**EXERCISE SET**
1) Answer these questions from the note comparing FSE with conventional SE:
(a) Which report found FSE inferior to conventional SE for delineating meniscal lesions?
(b) Which two kinds of FSE sequence did later reports emphasize as useful?
(c) What echo train length gives FSE images without blurring?
2) In the note comparing FSE with conventional SE, swap "inferior" for "superior" and write out the part that opens with "FSE vs. conventional" and closes with "et al. 1994).".
3) Carry on the note comparing FSE with conventional SE from the point where it stops.

**STUDY TEXT**
_____
FSE vs. conventional SE



  • When the fast spin-echo (FSE) sequence initially became available, its ability to delineate meniscal lesions was reported to be inferior to that of conventional SE sequence (Rubin et al. 1994).


  • However, later reports emphasized the usefulness of proton-density-weighted and T2-weighted FSE sequences (Escobedo et al. 1996).


  • FSE sequence with echo train length of 5–6 produces images without blurring, and its short scan time allows for higher spatial resolution and increased NEX.

References



  • Rubin DA, Kneeland JB, Listerud J, Underberg-Davis SJ, Dalinka MK. MR diagnosis of meniscal tears of the knee: value of fast spin-echo vs conventional spin-echo sequences. AJR. 1994;162:1131–5.
_____
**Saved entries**
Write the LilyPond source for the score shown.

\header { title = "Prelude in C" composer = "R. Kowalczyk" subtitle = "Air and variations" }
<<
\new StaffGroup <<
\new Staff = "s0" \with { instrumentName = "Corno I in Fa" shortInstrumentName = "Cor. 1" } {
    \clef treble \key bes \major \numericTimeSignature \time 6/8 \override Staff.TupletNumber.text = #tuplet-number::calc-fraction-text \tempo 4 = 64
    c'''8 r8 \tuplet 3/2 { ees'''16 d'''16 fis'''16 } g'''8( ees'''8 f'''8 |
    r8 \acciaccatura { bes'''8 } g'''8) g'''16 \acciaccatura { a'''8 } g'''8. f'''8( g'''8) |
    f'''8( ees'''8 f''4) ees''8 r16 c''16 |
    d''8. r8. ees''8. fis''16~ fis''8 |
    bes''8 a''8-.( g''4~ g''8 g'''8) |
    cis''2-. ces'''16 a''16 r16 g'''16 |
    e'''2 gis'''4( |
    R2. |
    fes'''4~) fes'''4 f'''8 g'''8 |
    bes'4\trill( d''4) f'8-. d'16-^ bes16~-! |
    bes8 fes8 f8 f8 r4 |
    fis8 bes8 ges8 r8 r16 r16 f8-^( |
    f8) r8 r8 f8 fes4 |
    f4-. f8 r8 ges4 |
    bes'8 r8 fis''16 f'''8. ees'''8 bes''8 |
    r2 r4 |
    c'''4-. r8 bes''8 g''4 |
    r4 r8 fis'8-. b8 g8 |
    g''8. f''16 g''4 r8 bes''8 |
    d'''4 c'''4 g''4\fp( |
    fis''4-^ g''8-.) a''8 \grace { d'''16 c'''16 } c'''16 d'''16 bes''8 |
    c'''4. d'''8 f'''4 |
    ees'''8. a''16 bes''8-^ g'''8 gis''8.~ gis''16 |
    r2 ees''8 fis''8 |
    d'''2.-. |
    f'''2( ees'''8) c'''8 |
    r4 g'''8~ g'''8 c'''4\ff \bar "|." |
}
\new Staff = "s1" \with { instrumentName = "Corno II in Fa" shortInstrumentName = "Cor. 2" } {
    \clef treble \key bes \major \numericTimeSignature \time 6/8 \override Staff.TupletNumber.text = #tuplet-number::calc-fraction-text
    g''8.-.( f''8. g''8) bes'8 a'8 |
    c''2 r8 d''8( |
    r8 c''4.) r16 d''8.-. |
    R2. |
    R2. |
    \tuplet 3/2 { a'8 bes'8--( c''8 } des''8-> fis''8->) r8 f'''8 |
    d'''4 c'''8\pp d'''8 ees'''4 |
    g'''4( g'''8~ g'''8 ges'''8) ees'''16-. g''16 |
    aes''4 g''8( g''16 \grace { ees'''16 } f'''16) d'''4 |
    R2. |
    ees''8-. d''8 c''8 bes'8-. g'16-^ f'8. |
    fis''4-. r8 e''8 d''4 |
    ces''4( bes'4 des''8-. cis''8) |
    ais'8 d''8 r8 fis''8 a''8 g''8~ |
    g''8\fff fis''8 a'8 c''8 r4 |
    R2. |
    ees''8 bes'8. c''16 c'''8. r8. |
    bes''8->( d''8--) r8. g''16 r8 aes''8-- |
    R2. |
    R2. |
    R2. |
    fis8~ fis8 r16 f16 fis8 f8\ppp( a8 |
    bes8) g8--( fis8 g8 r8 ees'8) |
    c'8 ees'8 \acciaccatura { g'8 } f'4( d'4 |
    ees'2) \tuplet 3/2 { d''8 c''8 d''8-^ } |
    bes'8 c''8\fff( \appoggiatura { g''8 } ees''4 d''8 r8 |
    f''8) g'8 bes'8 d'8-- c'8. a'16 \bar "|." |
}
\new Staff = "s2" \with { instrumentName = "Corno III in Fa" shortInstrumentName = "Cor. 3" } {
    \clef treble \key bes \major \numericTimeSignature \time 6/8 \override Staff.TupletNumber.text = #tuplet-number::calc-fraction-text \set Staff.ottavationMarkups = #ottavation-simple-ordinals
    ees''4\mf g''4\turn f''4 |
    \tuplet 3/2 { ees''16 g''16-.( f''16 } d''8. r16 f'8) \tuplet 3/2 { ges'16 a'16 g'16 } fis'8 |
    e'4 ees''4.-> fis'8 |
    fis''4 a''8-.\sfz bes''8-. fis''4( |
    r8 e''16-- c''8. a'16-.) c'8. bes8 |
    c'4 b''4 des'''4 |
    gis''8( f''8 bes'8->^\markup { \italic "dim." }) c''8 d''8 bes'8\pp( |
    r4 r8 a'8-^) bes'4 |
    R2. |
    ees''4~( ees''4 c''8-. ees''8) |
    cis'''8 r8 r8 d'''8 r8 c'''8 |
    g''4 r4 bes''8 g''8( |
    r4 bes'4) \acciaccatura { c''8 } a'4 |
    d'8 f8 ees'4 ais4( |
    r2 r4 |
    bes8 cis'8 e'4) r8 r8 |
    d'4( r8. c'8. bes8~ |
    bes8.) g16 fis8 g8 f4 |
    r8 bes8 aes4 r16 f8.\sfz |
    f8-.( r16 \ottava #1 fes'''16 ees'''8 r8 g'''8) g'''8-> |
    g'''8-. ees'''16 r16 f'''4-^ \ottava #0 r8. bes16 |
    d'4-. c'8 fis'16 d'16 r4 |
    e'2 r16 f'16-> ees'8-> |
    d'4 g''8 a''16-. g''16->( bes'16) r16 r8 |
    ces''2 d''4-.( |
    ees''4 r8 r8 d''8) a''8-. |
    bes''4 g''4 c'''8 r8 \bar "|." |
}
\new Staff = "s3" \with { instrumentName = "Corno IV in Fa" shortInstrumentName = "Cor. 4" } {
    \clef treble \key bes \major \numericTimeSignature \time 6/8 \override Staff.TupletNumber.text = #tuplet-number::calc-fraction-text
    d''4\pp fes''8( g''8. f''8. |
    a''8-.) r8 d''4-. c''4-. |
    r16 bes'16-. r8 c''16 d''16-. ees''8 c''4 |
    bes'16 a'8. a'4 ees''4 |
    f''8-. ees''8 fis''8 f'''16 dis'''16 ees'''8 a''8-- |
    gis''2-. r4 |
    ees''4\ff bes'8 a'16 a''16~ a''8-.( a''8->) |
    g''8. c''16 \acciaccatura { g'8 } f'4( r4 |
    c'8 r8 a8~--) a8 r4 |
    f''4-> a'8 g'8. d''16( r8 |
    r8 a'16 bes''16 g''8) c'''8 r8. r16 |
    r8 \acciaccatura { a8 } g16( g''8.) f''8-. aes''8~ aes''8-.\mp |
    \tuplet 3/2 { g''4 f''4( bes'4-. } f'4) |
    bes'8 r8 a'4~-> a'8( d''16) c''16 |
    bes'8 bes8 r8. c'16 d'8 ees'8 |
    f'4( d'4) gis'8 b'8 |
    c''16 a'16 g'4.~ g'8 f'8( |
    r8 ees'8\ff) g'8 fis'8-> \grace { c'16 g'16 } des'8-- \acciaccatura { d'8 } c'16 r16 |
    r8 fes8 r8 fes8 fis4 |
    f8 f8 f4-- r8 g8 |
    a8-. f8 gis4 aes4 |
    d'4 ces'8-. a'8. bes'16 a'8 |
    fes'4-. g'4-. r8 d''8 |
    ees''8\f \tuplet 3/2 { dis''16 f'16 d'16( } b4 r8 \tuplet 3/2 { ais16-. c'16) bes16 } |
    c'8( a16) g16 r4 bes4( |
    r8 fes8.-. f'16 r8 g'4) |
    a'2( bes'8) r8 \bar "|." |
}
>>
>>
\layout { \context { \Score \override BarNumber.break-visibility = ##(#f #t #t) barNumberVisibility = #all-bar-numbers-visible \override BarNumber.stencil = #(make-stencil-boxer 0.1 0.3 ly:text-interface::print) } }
_____
**ANSWERS PROVIDED**
1)
(a) Rubin et al. 1994
(b) Proton-density-weighted and T2-weighted FSE sequences
(c) 5–6

2)
FSE vs. conventional SE



  • When the fast spin-echo (FSE) sequence initially became available, its ability to delineate meniscal lesions was reported to be superior to that of conventional SE sequence (Rubin et al. 1994).

3)
  • Escobedo EM, Hunter JC, Zink-Brody GC, Wilson AJ, Harrison SD, Fisher DJ. Usefulness of turbo spin-echo MR imaging in the evaluation of meniscal tears: comparison with a conventional spin echo sequence. AJR. 1996;167:1223–7.


7.4 Meniscal Tear



Definition of meniscal tear



1.

Intrasubstance hyperintensity that reaches the surface of the meniscus

 

2.

Deformation of the meniscus

 





  • The posterior segment of the medial meniscus is the thickest portion of the medial meniscus, and light intrasubstance hyperintensity is often observed. However, unless the hyperintensity reaches the meniscal surface, it is more likely to be physiologic changes (mucoid or myxoid degeneration) (Figs. 7.7 and 7.8).


  • There is no evidence to suggest that intrasubstance hyperintensity within the meniscus seen in young persons will develop into a meniscal tear at later life.


  • If signal changes suggestive of a meniscal tear are seen in more than one slices, or both in sagittal and coronal slices, the signal change is likely to represent a true meniscal tear (sensitivity >90%).


  • If such signal changes are seen in only one slice, the sensitivity is 55% for the medial meniscus and 30% in the lateral meniscus.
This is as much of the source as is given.